Because her adoptive parents were foster parents for 14 years, Brasher comes from a large, blended family, living with four siblings. Her mother is a therapeutic riding instructor who works with people with developmental disabilities; her dad is a digital media specialist.
Brasher, whose biological parents are of Asian descent, described living as a person of color with white adoptive parents as an eye-opening experience. She is majoring in psychology at Whittier to become a trauma psychologist.
“My experiences as a child have led me to want to pursue this field because I've wanted to learn more about trauma and how to heal from it,” Brasher said. “It'd be cool to be able to help others work through their own trauma. I've always enjoyed interacting with people. I've felt like I'm able to build connections and build friendships quite easily.”
When not studying, Brasher likes running and hiking, drinking matcha and boba and reading — Brasher has work-study plans as a library assistant.
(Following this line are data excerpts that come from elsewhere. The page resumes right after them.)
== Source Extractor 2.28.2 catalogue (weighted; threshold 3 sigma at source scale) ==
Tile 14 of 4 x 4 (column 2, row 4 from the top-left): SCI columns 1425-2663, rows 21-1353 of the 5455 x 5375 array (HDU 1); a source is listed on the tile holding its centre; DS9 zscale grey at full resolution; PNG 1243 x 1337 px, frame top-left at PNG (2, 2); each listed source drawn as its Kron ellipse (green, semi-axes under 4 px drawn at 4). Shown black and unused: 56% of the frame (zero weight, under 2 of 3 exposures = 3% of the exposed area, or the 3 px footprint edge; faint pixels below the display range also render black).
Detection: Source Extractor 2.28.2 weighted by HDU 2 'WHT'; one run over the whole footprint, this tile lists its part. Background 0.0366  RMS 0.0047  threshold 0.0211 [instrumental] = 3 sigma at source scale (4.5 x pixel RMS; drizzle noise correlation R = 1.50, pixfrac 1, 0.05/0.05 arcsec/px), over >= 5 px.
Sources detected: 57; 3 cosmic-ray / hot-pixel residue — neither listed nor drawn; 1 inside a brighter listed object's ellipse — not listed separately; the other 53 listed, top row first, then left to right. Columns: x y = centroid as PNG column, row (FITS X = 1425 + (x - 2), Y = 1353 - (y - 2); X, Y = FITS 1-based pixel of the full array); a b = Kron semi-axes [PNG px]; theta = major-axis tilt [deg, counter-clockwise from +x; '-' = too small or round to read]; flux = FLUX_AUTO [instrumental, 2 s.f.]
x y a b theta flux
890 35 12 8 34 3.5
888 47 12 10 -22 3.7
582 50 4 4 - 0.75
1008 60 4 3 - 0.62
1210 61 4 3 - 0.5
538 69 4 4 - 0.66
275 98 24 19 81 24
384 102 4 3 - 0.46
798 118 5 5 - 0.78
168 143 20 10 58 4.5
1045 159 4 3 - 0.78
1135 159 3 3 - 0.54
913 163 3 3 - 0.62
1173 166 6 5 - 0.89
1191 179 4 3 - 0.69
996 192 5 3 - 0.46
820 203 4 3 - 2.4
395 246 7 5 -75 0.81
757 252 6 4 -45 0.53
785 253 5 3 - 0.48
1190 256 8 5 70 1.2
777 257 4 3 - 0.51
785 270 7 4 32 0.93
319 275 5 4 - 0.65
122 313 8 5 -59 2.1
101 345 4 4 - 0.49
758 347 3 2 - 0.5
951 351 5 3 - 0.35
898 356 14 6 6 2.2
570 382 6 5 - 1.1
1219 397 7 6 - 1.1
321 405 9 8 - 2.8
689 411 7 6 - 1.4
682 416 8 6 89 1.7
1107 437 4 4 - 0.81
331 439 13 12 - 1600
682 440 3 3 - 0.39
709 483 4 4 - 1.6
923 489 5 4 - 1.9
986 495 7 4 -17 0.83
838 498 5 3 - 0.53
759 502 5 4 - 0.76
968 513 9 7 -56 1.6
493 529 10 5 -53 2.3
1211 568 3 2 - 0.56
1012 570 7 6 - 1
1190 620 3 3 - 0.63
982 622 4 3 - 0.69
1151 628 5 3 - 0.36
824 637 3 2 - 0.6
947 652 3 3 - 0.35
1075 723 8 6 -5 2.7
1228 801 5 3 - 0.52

Brasher also followed in her parent’s footsteps with horse riding and has a 25-year-old “flea-bitten” gray horse named Zelly. She has competed in various events like hunter jumping, dressage, equitation and more since she was 10.
“Having a horse is great because you build character,” Brasher said. “It definitely teaches you a lot about commitment. It teaches you about responsibility, about sacrifice and it definitely teaches you how to really budget your money.”
Brasher is still figuring out what sort of clubs and intramural sports she will participate in at Whittier. But it wasn’t just extracurricular activities, access to hiking trails or amazing opportunities for internships that attracted her during her campus tour. It was the proximity to home and small class sizes that delivere a personalized education.
“It felt eclectic, it felt homey, it felt very welcoming,” Brasher said. “All the people were so inviting and friendly. These are the kinds of people that I would want to be with.”